__Given data__.
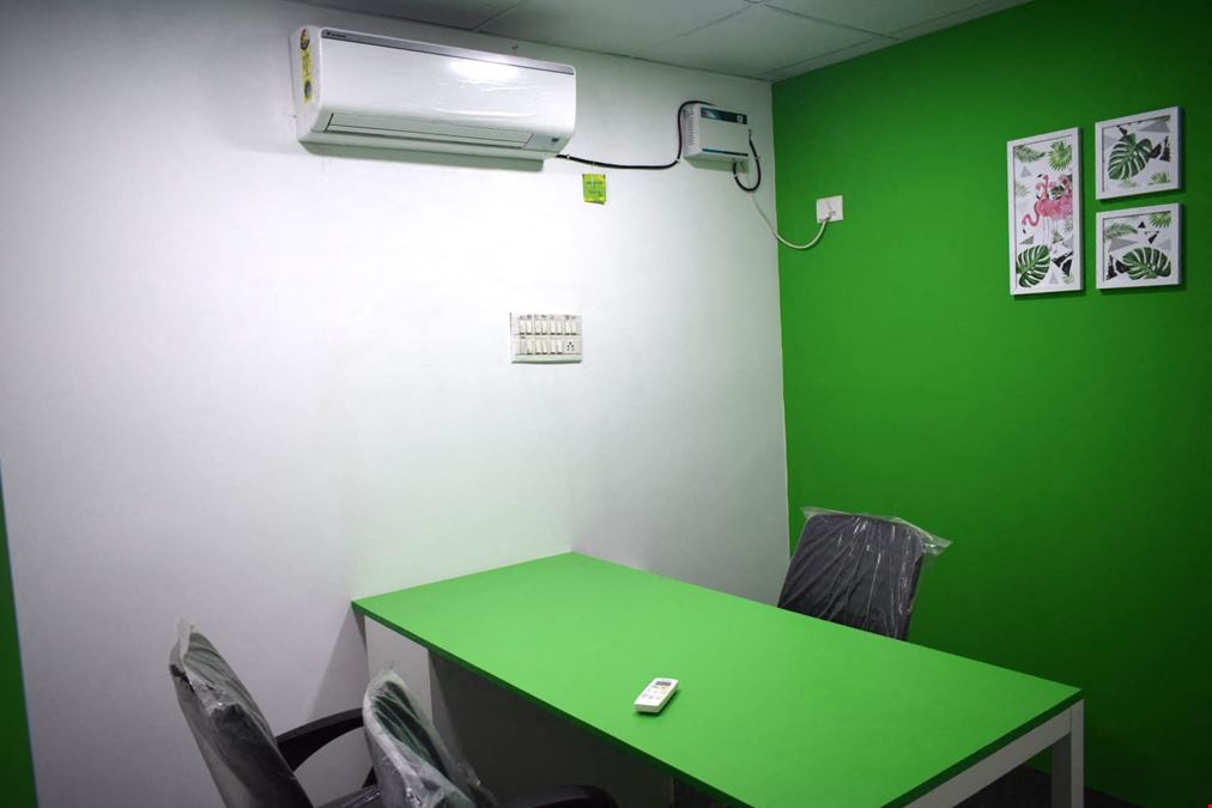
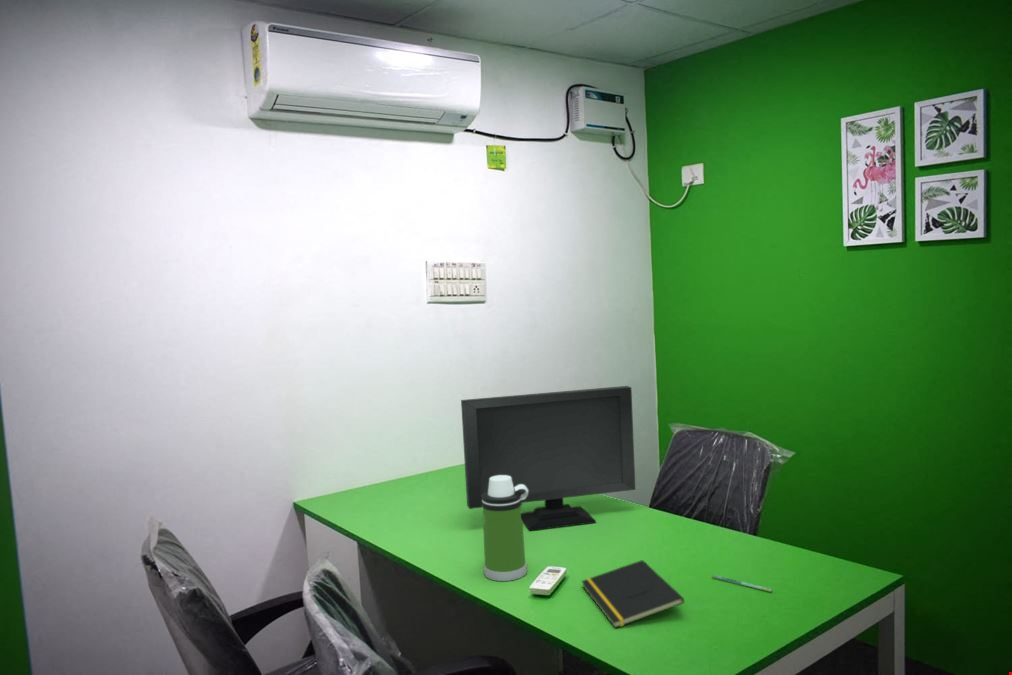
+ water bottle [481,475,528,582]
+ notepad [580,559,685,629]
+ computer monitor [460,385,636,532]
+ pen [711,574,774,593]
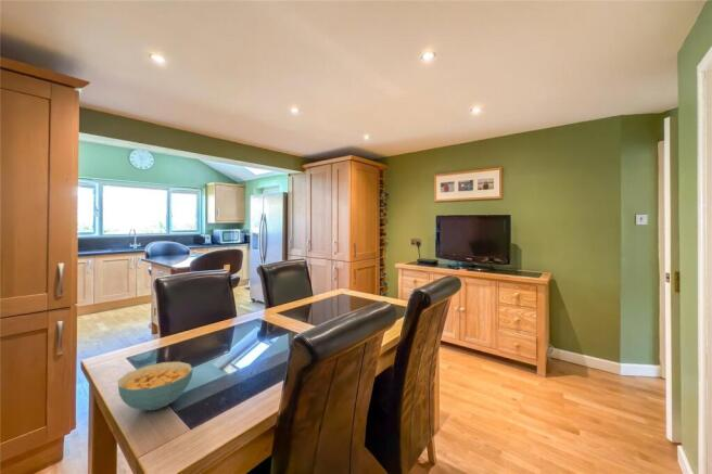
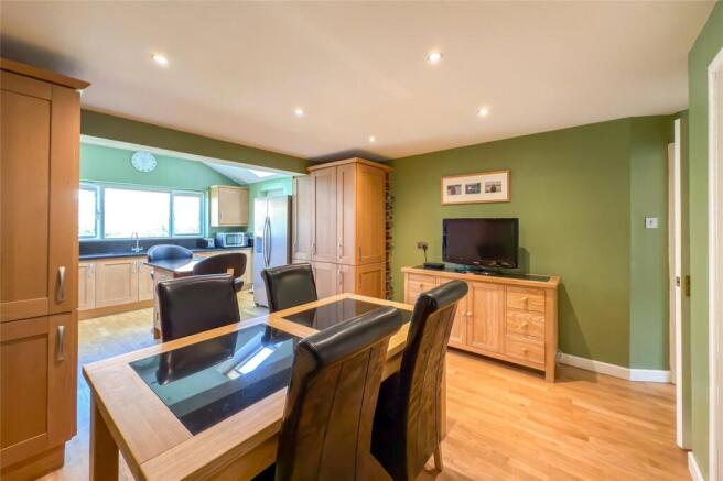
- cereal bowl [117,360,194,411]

__Exercise aim__.
Only the text of the listing above is copied, exactly as written; its pictures are dropped.

__Worked solution__.
+ water bottle [481,475,528,582]
+ notepad [580,559,685,629]
+ computer monitor [460,385,636,532]
+ pen [711,574,774,593]
- cereal bowl [117,360,194,411]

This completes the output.